I weighed myself every morning for years. Once I was familiar with the trends, there was nothing new to see. Nothing exciting ever happened. I was amazed when I found myself forgetting to do it. It wasn’t telling me anything I didn’t already know. I didn’t need the number to confirm whether I felt good, had energy, liked my food, or was treating myself well. In fact, seeing the number could actually undermine those things. Reading Intuitive Eating gave me a new perspective on how a focus on weight could interfere with the whole process and disconnect you from what your body was saying. So, I went from daily weighing to once a week, to once a month, to whenever I feel like it. I’ve gone months without feeling a need to check. Right now, I don't weigh myself at all.

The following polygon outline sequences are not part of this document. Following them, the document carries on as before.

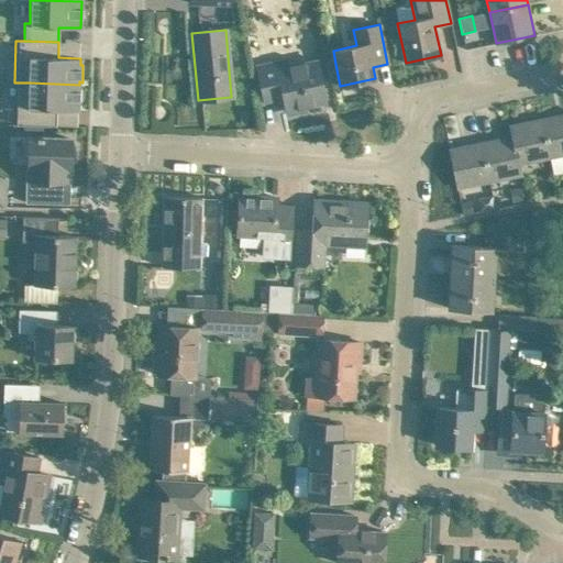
[(284,97),(287,110),(302,107),(326,101),(321,80),(317,61),(287,67),(286,61),(257,67),(265,101),(284,97)]
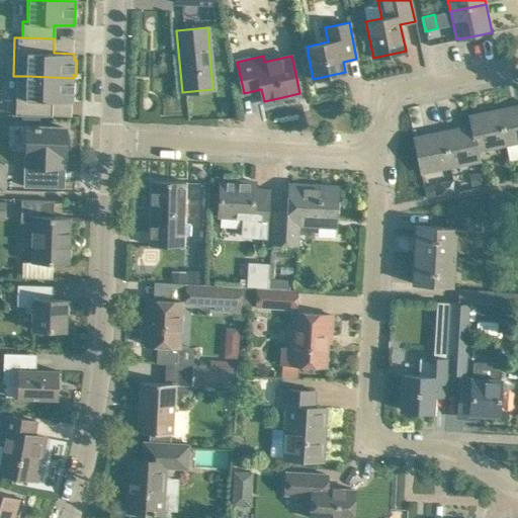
[(13,76),(11,114),(16,114),(52,115),(52,101),(72,101),(73,78),(27,76),(13,76)]
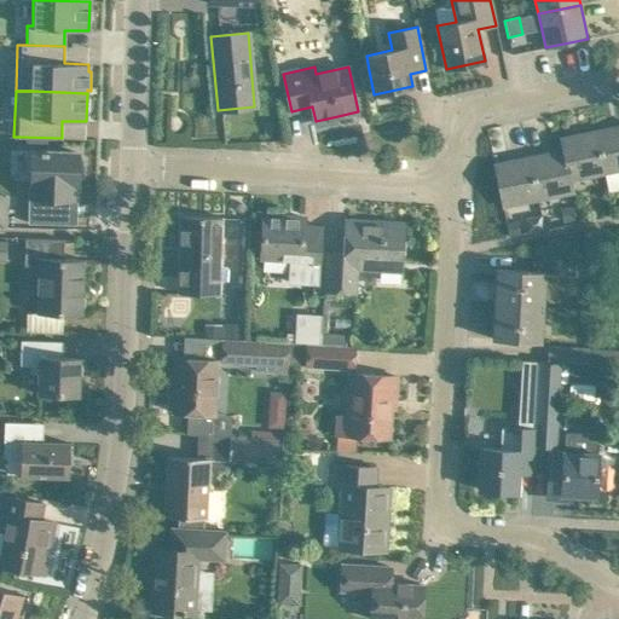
[(618,169),(618,125),(596,131),(605,173),(618,169)]
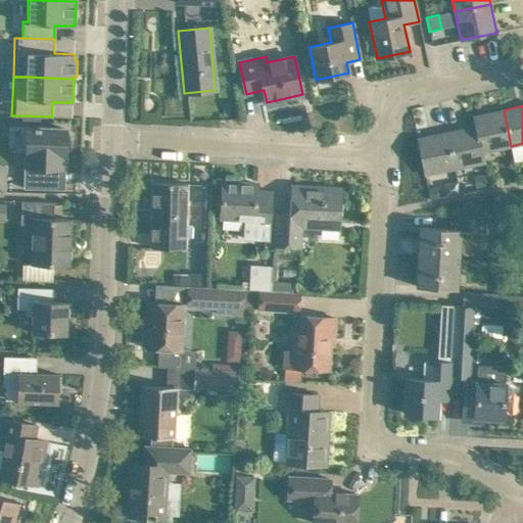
[(474,116),(476,127),(483,162),(484,162),(482,152),(511,146),(504,110),(474,116)]
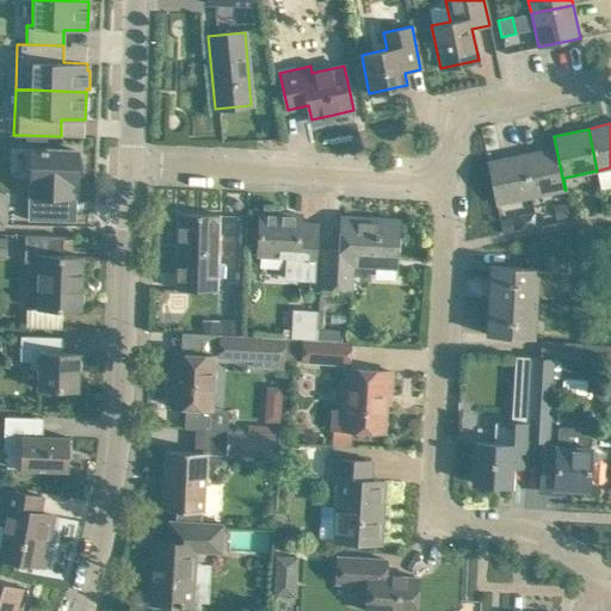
[(30,148),(29,179),(30,179),(29,218),(66,221),(67,198),(74,199),(75,186),(78,186),(79,149),(30,148)]
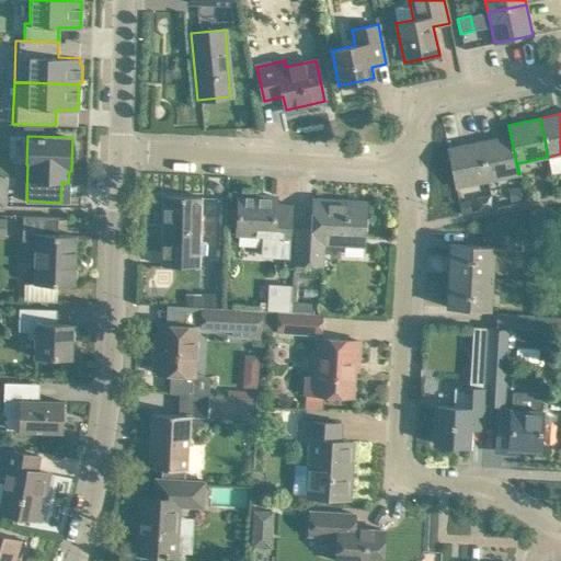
[(511,136),(479,142),(488,181),(518,174),(511,136)]
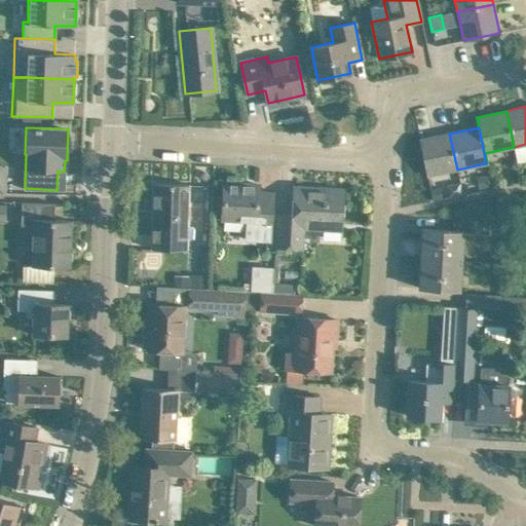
[(449,134),(420,140),(427,176),(457,170),(449,134)]
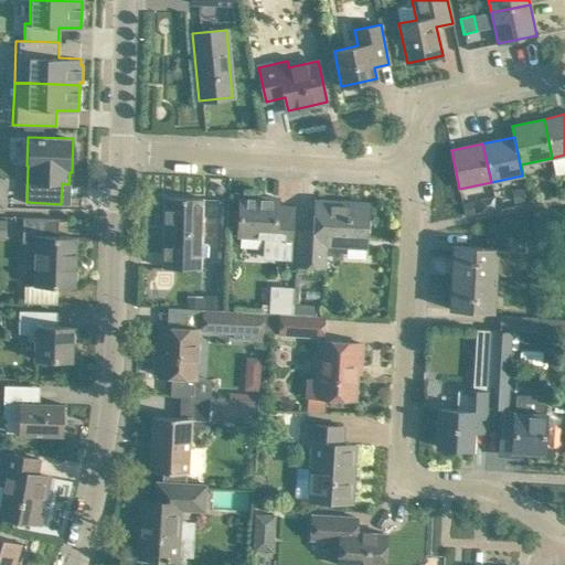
[(514,203),(525,201),(523,189),(512,191),(514,203)]
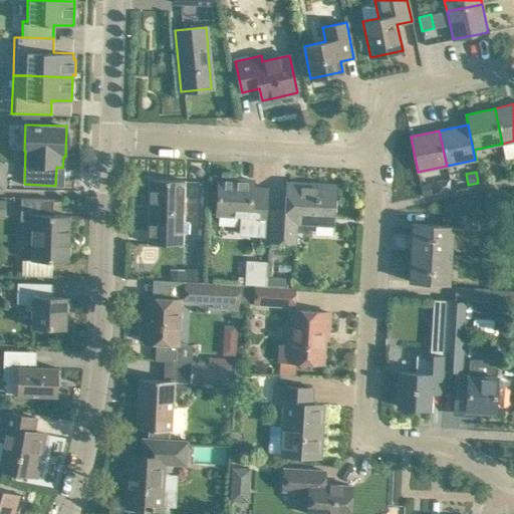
[(0,189),(9,189),(9,175),(0,175),(0,189)]
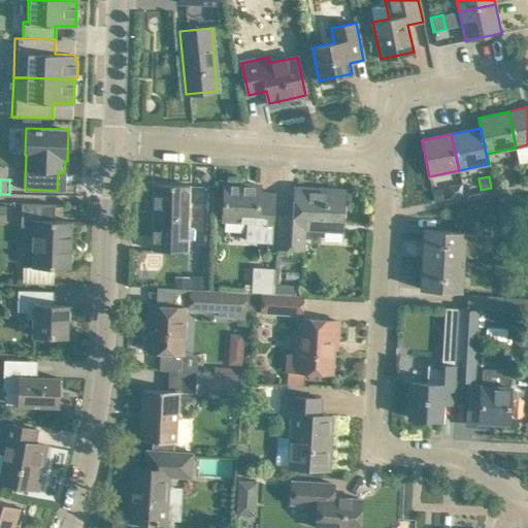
[(189,186),(154,185),(153,250),(188,251),(189,186)]
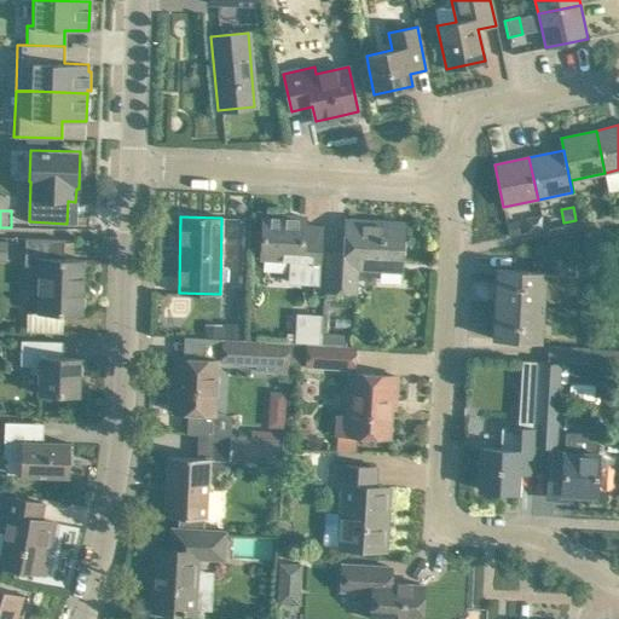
[(259,249),(260,218),(246,217),(244,248),(259,249)]
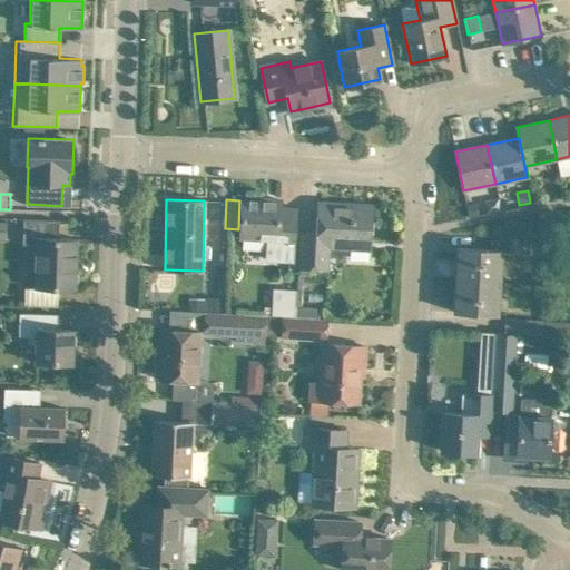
[(242,224),(241,236),(268,238),(267,248),(266,259),(293,261),(293,249),(294,231),(295,208),(279,208),(281,200),(262,199),(262,203),(243,202),(242,224)]
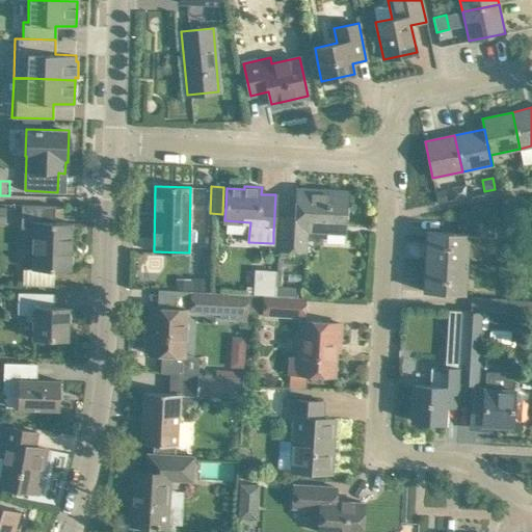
[(307,231),(345,233),(347,191),(297,189),(295,218),(282,217),(280,249),(306,251),(307,231)]
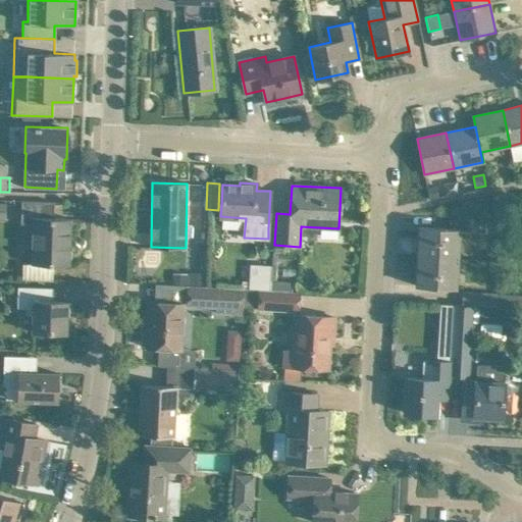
[(437,198),(435,187),(427,188),(430,199),(437,198)]
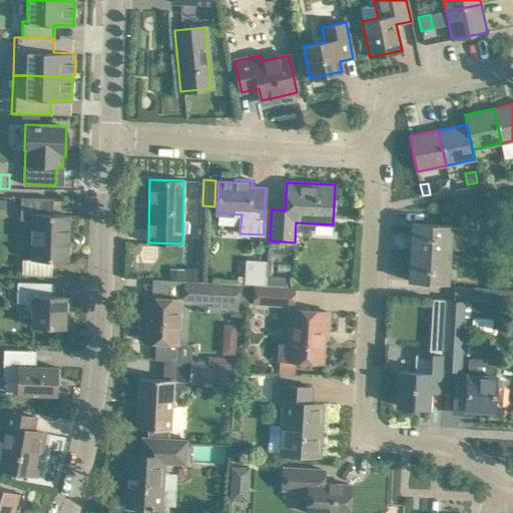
[(52,214),(53,198),(21,197),(20,219),(32,220),(31,260),(67,261),(69,215),(52,214)]
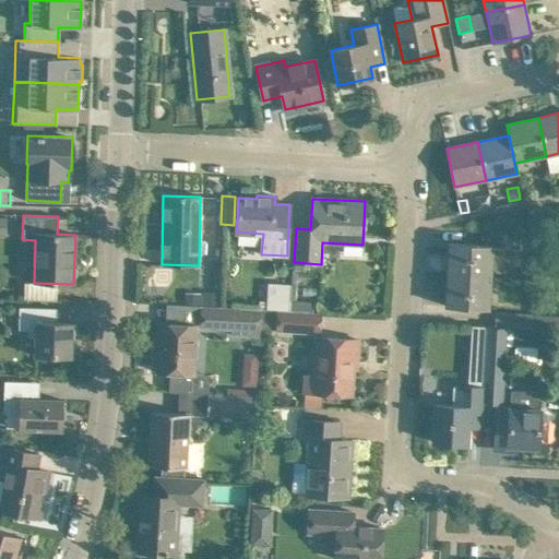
[(536,236),(499,234),(498,247),(535,250),(536,236)]
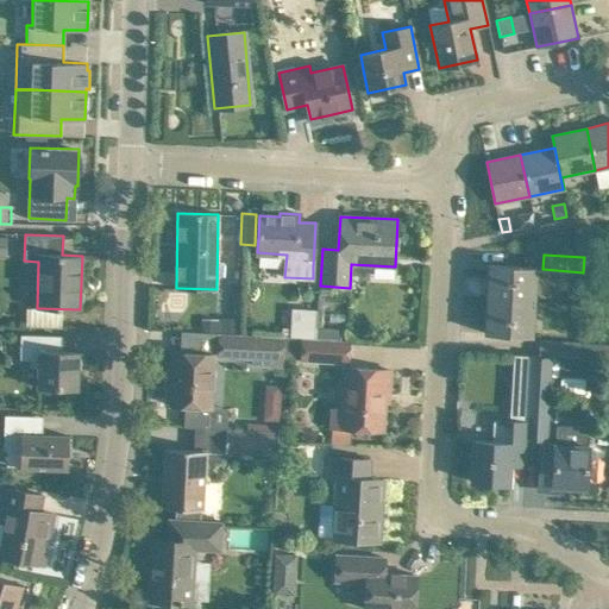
[(487,299),(534,301),(535,268),(488,265),(487,299)]
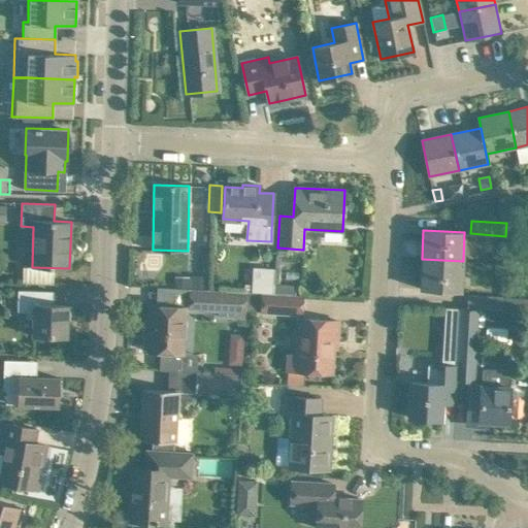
[(275,269),(274,268),(273,281),(274,281),(273,284),(273,294),(296,295),(296,286),(279,284),(282,252),(276,252),(276,254),(274,254),(274,264),(275,264),(275,269)]
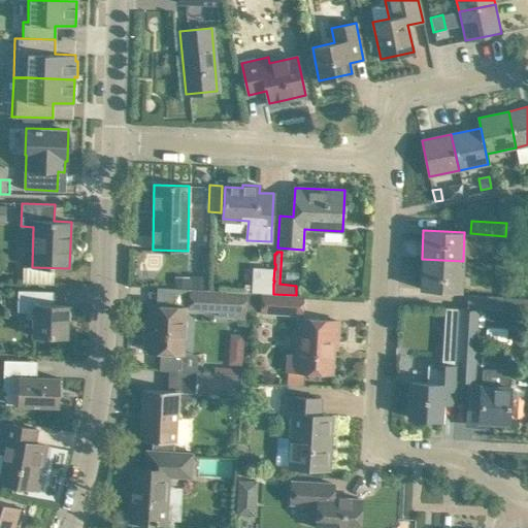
[(461,291),(463,261),(422,259),(420,289),(461,291)]
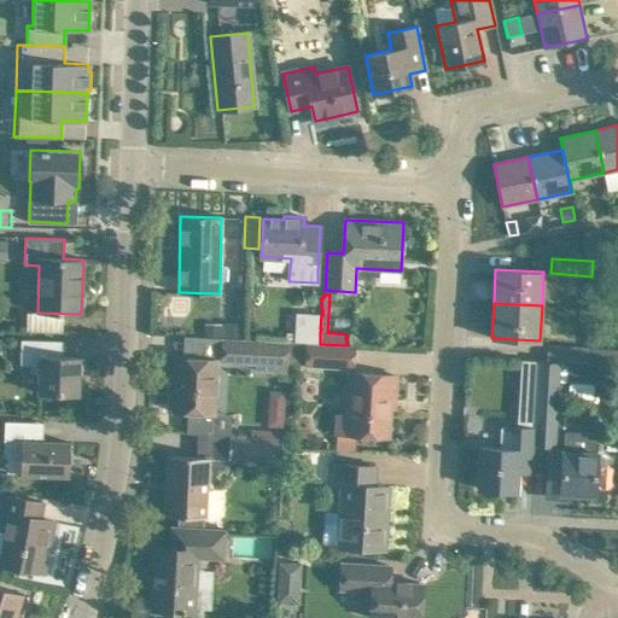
[(303,314),(301,340),(319,342),(320,314),(303,314)]
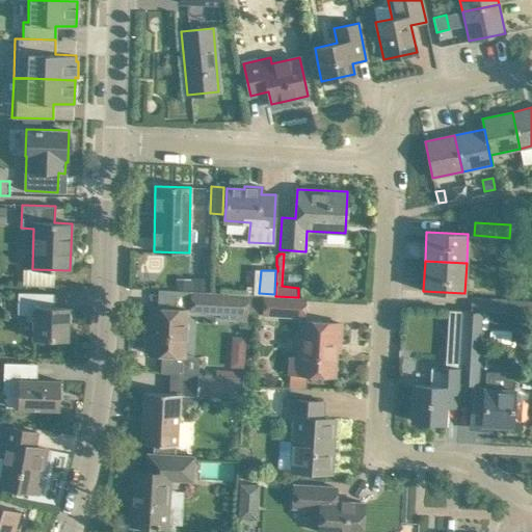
[(247,321),(247,314),(248,294),(191,291),(192,293),(191,311),(220,313),(220,320),(247,321)]
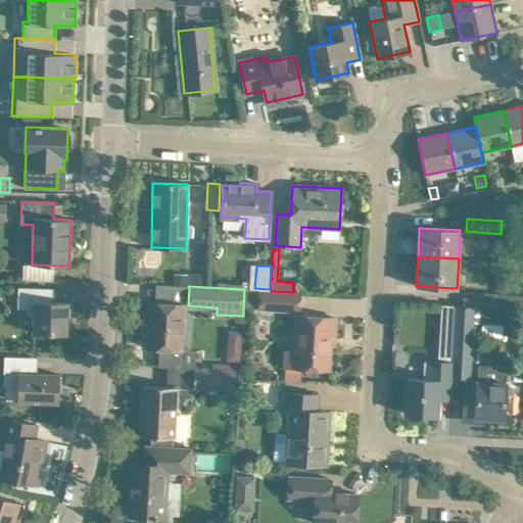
[(32,316),(32,332),(66,334),(67,302),(52,301),(53,288),(33,288),(17,287),(17,308),(26,308),(26,316),(32,316)]
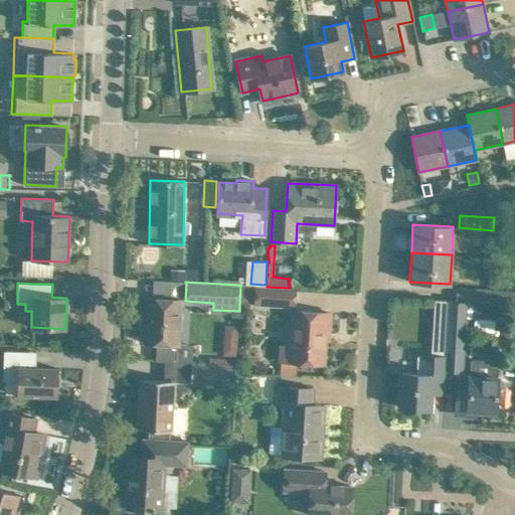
[(295,288),(289,288),(267,287),(240,285),(239,304),(294,307),(295,288)]
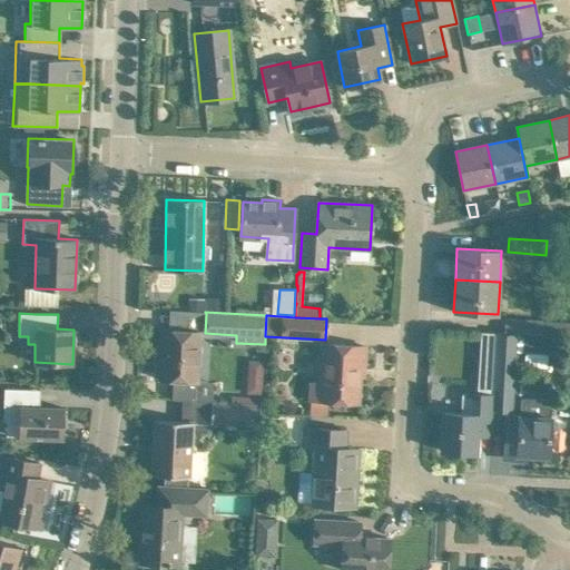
[(504,318),(503,334),(541,335),(542,321),(504,318)]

I didn’t realize until I quit the daily weighing and quit documenting numbers on little graphs in apps just how WEIRD and STRESSFUL it made my eating, even when I thought it didn’t affect anything. I would still turn down an invitation to eat out the night before a planned weigh-in, or I’d fret about carbs and sodium based on what they might do to the scale. I wouldn’t want to eat too late at night, or drink too much water at night for fear of throwing the morning reading. All of that was so deeply ingrained and subconscious that I didn’t realize I was doing it until I stopped. Wow, what a difference! The freedom, peace of mind, and deeper connection to my real needs make staying off the scale most of the time a no-brainer.
I have a situation now where even if I remember to get on the scale, an hour later I may not remember what it said. It definitely doesn’t take over my day or change my behavior. I understand now how people can walk away from it forever. When life revolved around the number, it was only because I had some untrue, unquestioned thoughts driving the bus. The reality is that if I’m listening to my body and eating to feel my best, I’m not going to gain weight in an out of control way or lapse back into starvation. Mindfulness and self-care don’t allow for either, and ironically, obsessing over the scale doesn’t prevent either. You tell yourself it’s a safety net but all my worst crazy unfolded while clinging to scale numbers. A focus on my values and how I want to feel produces better results.